The DT200 reminds me so much of point source speakers. They do not have the best bass response or the best high-end extension. They have the lowest amount of impact and slam and are not the best choice for music that depends on bass response.
What are they like? If you know point source speakers then you know these in a sense because the DT200 need to be fed correctly because they do not like to be pushed very hard and like a medium volume level.
With point source speakers you have to use the right amp, place them optimally taking into consideration room dimensions and seating position. Once you get past that they start to paint an image of the music in front of the listener and that is what these do.
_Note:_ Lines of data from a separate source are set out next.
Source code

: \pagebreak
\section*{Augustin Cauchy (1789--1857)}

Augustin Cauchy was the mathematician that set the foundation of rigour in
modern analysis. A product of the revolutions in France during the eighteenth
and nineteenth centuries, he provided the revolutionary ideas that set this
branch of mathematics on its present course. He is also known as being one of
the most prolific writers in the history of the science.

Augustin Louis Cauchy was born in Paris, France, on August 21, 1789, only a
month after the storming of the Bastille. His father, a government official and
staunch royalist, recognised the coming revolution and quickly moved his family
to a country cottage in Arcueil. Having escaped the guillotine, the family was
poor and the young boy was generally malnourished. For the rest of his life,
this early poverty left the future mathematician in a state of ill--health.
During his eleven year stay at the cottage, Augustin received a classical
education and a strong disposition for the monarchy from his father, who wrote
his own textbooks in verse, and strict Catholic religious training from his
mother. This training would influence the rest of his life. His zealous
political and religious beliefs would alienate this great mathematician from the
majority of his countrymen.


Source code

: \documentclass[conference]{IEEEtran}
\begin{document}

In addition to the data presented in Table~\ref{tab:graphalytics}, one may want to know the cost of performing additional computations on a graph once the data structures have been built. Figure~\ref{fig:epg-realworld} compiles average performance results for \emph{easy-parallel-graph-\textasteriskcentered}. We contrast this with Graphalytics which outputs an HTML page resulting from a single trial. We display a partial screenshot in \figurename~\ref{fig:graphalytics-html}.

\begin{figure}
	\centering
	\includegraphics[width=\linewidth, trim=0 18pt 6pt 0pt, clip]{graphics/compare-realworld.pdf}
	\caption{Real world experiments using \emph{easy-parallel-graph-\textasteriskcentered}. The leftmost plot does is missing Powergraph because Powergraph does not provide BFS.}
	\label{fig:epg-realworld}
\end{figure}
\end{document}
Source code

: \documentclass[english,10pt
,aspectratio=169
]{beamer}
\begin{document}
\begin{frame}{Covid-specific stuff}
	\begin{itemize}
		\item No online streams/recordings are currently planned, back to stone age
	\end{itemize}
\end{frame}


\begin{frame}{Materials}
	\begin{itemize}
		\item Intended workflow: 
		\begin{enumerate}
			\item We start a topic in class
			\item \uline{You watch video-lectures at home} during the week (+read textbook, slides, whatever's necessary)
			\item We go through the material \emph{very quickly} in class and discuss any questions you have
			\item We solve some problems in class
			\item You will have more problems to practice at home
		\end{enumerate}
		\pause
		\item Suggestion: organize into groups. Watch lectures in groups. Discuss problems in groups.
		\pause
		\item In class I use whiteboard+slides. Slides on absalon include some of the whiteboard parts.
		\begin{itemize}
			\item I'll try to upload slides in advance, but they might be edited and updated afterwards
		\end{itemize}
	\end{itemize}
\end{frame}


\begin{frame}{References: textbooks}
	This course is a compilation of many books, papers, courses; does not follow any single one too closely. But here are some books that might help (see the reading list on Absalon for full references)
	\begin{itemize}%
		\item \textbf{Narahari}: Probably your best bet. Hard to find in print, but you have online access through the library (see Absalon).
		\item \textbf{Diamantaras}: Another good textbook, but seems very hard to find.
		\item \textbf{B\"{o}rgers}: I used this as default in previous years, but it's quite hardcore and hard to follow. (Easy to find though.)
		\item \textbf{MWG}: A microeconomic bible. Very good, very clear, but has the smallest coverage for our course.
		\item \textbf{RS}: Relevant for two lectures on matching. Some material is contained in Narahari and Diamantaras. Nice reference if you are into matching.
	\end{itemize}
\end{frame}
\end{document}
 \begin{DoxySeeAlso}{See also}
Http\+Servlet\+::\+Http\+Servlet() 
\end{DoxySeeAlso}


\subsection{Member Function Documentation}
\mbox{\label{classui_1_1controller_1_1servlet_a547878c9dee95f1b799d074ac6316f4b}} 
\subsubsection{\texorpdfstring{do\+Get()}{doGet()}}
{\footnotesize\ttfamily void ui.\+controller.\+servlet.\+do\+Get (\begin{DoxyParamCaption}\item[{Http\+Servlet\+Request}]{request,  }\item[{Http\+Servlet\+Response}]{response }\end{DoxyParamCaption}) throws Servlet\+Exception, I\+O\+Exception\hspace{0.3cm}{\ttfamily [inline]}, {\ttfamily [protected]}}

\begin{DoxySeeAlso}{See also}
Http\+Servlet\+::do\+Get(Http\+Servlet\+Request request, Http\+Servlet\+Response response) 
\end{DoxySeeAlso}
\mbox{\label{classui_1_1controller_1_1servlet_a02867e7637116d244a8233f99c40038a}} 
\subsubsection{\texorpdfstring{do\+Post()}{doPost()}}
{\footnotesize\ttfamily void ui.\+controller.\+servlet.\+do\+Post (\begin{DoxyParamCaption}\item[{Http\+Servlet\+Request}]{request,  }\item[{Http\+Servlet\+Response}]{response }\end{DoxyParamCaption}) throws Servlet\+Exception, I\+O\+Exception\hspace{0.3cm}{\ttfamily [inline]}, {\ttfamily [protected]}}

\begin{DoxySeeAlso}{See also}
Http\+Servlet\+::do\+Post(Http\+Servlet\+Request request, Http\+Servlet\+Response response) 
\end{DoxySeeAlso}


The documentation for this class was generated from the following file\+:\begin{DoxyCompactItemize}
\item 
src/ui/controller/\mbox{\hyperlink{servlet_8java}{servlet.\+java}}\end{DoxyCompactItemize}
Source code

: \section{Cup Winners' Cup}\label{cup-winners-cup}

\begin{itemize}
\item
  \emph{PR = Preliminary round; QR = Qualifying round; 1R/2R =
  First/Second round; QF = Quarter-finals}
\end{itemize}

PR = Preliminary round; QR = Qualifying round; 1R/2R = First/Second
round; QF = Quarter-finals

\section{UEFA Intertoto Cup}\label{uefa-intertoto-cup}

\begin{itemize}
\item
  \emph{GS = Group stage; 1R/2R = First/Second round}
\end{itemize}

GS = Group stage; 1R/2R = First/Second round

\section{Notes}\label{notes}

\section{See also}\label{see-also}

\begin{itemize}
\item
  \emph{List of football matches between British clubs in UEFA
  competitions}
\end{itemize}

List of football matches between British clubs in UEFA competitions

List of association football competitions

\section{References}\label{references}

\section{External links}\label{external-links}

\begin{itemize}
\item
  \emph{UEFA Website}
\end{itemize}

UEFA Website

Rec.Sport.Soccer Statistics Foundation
Staging is the DT200 forte over the other three in this comparison but suffers from a lack of impactfulness and almost sound as if the sound is coming from the ether. They do remain clean and tonality is accurate but the raw punch of the other IEMs is missing making these a soft listen but all the sonic detail is retained.
There are a couple of patterns emerging from the IEM industry and those two are soft, low fatiguing, and easy on the ears tuning plus a high value per dollar sound signature. The SeeAudio Yume hits both these checkmarks.
The SeeAudio is a good example of a modern-day IEM that hits a high price to performance ratio that was unobtainable ratio just five years ago. Most buyers will like the Yume but are they the pinnacle of an IEM? No.
I would say at the price point the SeeAudio Yume is a very safe buy and you cannot do much better at that price.
Rounding up my thoughts on the SeeAudio Yume would be an IEM with good looks and a sound signature that will please almost any buyer, absent of harshness, and with a good tonality and frequency response. The Yume is a good value indeed considering today’s standards.